Ezra Klein, who has written extensively himself on the McCain plan, states the bottom line this way:

McCain’s health care plan would increase taxes on employer based health insurance and price 20 million plus Americans out of the coverage they currently rely on. In return, he’d give them a tax credit that is not indexed to health costs, and will become worthless as the years pass. He’d push them into the individual market, where higher administrative costs and underwriting practices mean that if individuals try to purchase the exact policy offered by their employers, they will pay $2,000 more per year. In addition, the sick can be turned away, and the state regulations that ensure some minimum level of benefits will be dismantled. All this will cost us $1.3 trillion over 10 years, and set the rules so that more of the expense falls on the sick and less rests on the healthy.

In other words, his plan makes health care more expensive, less comprehensive, and less secure. It is health reform you can’t believe in, or rely upon.

If we were having a real debate on the issues facing this nation, then McCain’s health care plan would most likely be laughed off the stage.

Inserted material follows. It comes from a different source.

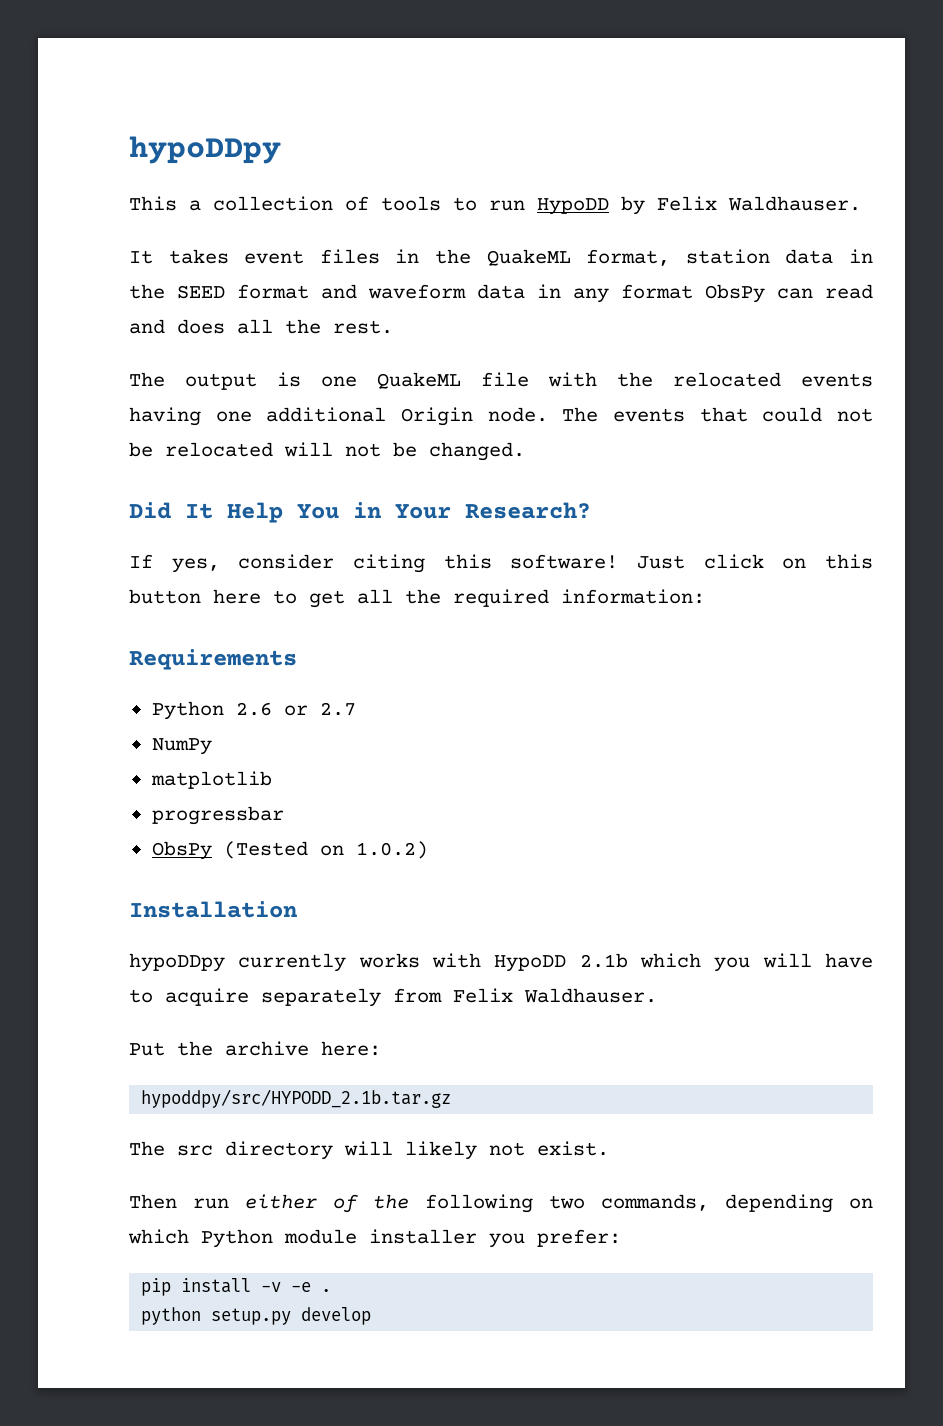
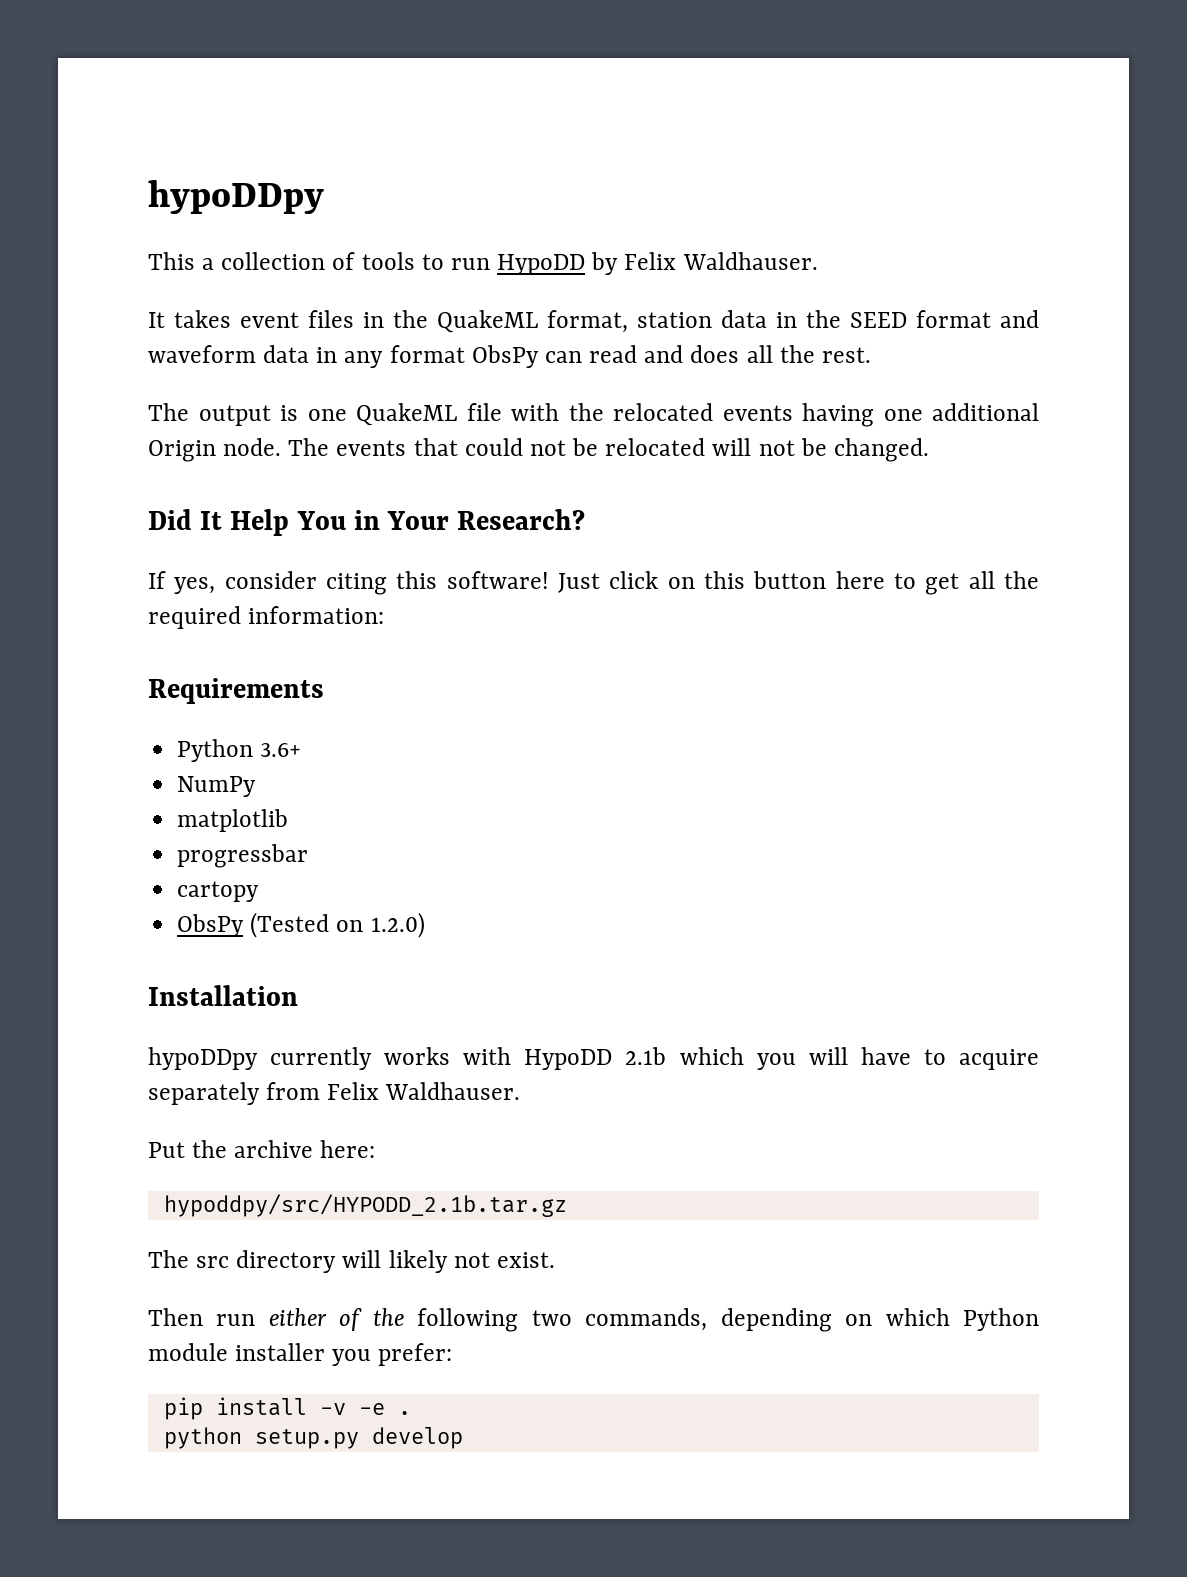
[235,702,356,716] 2.6 or 2.7 -> [260,743,302,757] 3.6+
(284, 815) none -> [177,881,260,902] // cartopy
[355,841,428,859] 1.0.2) -> [370,912,425,938] 1.2.0)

Instead, even as the fallout from the Wall Street casino binge has laid bare the fallacy of conservative economic policy, we’re being told to make big bets in a health care casino dressed as a Potemkin village of universal coverage-lite. And when McCain says, “I won’t raise your taxes,” no one in the media interrupts and asks, “But, Mr. McCain, what about your tax increase on employer-provided health care?”

That must stop. This is one lipstick-on-a-pig example that deserves a real reality check and a serious debate.

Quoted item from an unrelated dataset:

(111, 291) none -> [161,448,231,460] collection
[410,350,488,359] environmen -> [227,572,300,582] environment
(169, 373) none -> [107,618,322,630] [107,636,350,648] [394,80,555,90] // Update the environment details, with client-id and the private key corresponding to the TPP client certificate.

UPDATE: Leo Gerard, the president of the United Steelworkers Union, posted a critical piece on The Huffington Post this week that does what I’m calling for. He’s run the numbers:

The value of the typical plan provided by an employer to a family is $12,106, of which the employer pays $8,824, and the worker pays the remaining $3,282. The median household income is $44,389, which places most American families in the 15 percent income tax bracket.

McCain wants to add the employer’s cost — an additional $8,824 — to that middle class family’s income, then tax it. The hit to the average family is 15 percent of the McCain-added income — $1,323 more in income taxes.

He concludes: “McCain is traveling to states like Michigan, Ohio and Pennsylvania, hard hit by the economic devastation caused by eight years of Bush administration fiscal policy failures. At each stop, McCain is sucking up the middle class—as if his administration wouldn’t cost workers dearly. He needs to stop lying to America’s workers.”